๑۩۞۩๑ İslami İlimler Dunyası ๑۩۞۩๑ => Sizden Gelenler (Peygamber Efendimiz ) => Konuyu başlatan: ღAşkullahღ üzerinde 18 Ekim 2010, 16:47:56



Konu Başlığı: Mevlananın Efendimize sevgisi
Gönderen: ღAşkullahღ üzerinde 18 Ekim 2010, 16:47:56
MEVLÂNÂ'NIN HZ. MUHAMMED (SAV)'E SEVGİSİ ve BAĞLILIĞI   

     

Mevlânâ Celâleddin Rûmî Hz. Peygambere candan bağlıdır. Mevlânâ’nın, Hz. Muhammed (sav)’e olan derin sevgi, saygı ve bağlılığı şu nedenlere dayanmaktadır:

İsminin ve hatırının büyüklüğü.
Üstün,  değerli, saygın ve etkileyici kişiliği.
Güzel ahlâkı, ilâhî ihsan ve ikrama nail olması, taşıdığı büyük misyon ve mesajının evrenselliği.
Mevlânâ Celâleddin er-Rûmî (1207–1273), hayatını ilme, irfana, ahlâka kısacası Hakk’a ve halka adamış gönül ve hizmet eridir. Hz. Peygamber’in güzel ahlâkını kendisine örnek alan Mevlânâ, bütün eserlerinde insanlara fazilet ve meziyet yollarını öğretme çabası içindedir.
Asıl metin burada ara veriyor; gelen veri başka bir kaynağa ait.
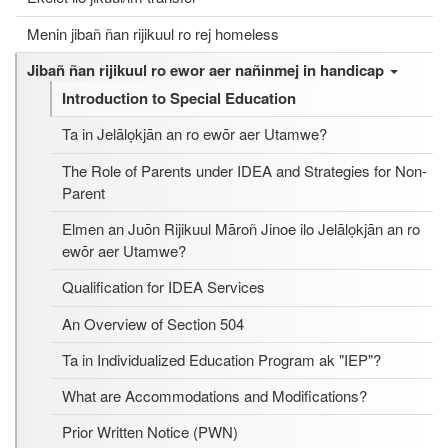
Menin jibañ ñan rijikuul ro rej homeless
Jibañ ñan rijikuul ro ewor aer nañinmej in handicap
Introduction to Special Education
Ta in Jelālọkjān an ro ewōr aer Utamwe?
The Role of Parents under IDEA and Strategies for Non-
Parent
Elmen an Juōn Rijikuul Māroñ Jinoe ilo Jelālọkjān an ro
ewōr aer Utamwe?
Qualification for IDEA Services
An Overview of Section 504
Ta in Individualized Education Program ak "IEP"?
What are Accommodations and Modifications?
Prior Written Notice (PWN)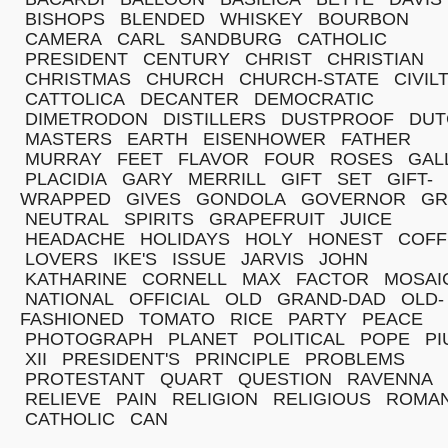
BISHOPS
BLENDED
WHISKEY
BOURBON
CAMERA
CARL
SANDBURG
CATHOLIC
PRESIDENT
CENTURY
CHRIST
CHRISTIAN
CHRISTMAS
CHURCH
CHURCH-STATE
CIVIL
CATTOLICA
DECANTER
DEMOCRATIC
DIMETRODON
DISTILLERS
DUSTPROOF
DUT
MASTERS
EARTH
EISENHOWER
FATHER
MURRAY
FEET
FLAVOR
FOUR
ROSES
GAL
PLACIDIA
GARY
MERRILL
GIFT
SET
GIFT-
WRAPPED
GIVES
GONDOLA
GOVERNOR
GR
NEUTRAL
SPIRITS
GRAPEFRUIT
JUICE
HEADACHE
HOLIDAYS
HOLY
HONEST
COFF
LOVERS
IKE'S
ISSUE
JARVIS
JOHN
KATHARINE
CORNELL
MAX
FACTOR
MOSAI
NATIONAL
OFFICIAL
OLD
GRAND-DAD
OLD-
FASHIONED
TOMATO
RICE
PARTY
PEACE
PHOTOGRAPH
PLANET
POLITICAL
POPE
PI
XII
PRESIDENT'S
PRINCIPLE
PROBLEMS
PROTESTANT
QUART
QUESTION
RAVENNA
RELIEVE
PAIN
RELIGION
RELIGIOUS
ROMA
CATHOLIC
CAN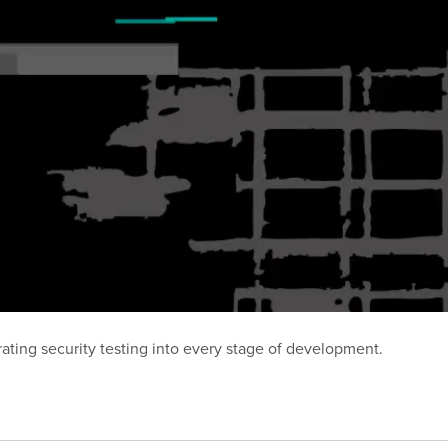
ting security testing into every stage of development.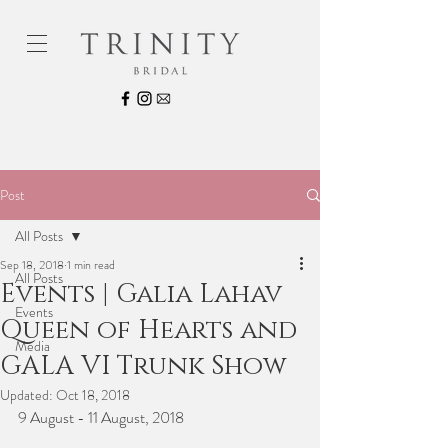
Post
All Posts
Sep 18, 2018
1 min read
All Posts
Events | Galia Lahav
Events
Queen of Hearts and
Media
GALA VI Trunk Show
Updated:
Oct 18, 2018
9 August - 11 August, 2018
Mevlânâ, eserlerinde, peygamberlere, onların mücadelelerine ve ahlâkî güzelliklerine sıkça temasta bulunur. O, Kur’ân’da adı geçen hemen hemen her peygambere şu veya bu yolla değinir. O, Hz. Peygamber’i anlatırken ağırlıkla Kur’ân’a, hadislere, tarihî olaylara ve rivâyetlere dayanır. Rûmî, bu malzemeyi, derin aşkının şiirsel ifadelerini de katarak zengin bir anlatımla değerlendirir. Onun, eserlerinde, peygamberimizi en çok, sırasıyla Ahmed, Muhammed, Mustafa, Peygamber, Rasul, Ahmed-i Muhtâr, Nebî, ALLAH Elçisi, Peygamberler Ulusu, Sultan, Padişah ve Yâsîn adlarıyla andığını ve anlattığını görürüz.
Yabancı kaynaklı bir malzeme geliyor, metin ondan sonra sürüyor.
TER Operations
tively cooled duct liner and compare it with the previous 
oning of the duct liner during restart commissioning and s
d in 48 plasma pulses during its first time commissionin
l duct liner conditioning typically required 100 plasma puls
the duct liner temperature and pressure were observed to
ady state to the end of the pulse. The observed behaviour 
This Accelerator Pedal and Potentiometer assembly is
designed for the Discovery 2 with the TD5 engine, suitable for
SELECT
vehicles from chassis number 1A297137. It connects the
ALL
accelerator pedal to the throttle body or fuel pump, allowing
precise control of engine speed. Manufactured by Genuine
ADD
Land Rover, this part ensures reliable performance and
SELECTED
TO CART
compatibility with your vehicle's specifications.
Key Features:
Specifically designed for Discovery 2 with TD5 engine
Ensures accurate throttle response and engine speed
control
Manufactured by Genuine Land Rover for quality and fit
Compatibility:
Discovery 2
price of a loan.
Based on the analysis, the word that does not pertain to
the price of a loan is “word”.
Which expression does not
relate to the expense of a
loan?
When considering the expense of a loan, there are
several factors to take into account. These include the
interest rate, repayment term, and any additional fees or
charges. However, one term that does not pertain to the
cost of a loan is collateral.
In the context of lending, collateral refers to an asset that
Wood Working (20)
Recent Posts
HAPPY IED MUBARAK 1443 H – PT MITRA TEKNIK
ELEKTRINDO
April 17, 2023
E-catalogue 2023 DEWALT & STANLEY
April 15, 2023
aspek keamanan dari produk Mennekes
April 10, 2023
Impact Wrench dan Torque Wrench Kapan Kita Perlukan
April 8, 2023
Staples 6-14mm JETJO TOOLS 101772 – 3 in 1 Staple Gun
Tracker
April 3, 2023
HZ. MUHAMMED (SAV)’İ ANLAMA



Hz. Muhammed (sav)’i anlamak büyük bir şeydir. Hz. Peygamberi gerçek anlamda anlayana ve onun yolunu izleyene yardımlar ve bol bağışlar vardır. Bunlara rağmen Mevlânâ, onu herkesin hakkıyla anlayamadığından şikâyet eder ve Hz. Peygamberi doğru anlayabilmek için cehâleti, önyargıları, kibri, hırsı ve yanlış muhakemeyi terk etmeyi gerekli görür.

Ancak gönlü kötü olan, onun işlerini kendi bilgisizliğine, kendi hırsına göre mukayese eden kişi onun hakkında böyle (toprak zapt eden şeklinde) bir şüpheye düşer.

Sarı camdan bakarsan güneşin nurunu sapsarı görürsün.

O gök ve sarı camı kır da eri ve tozu gör!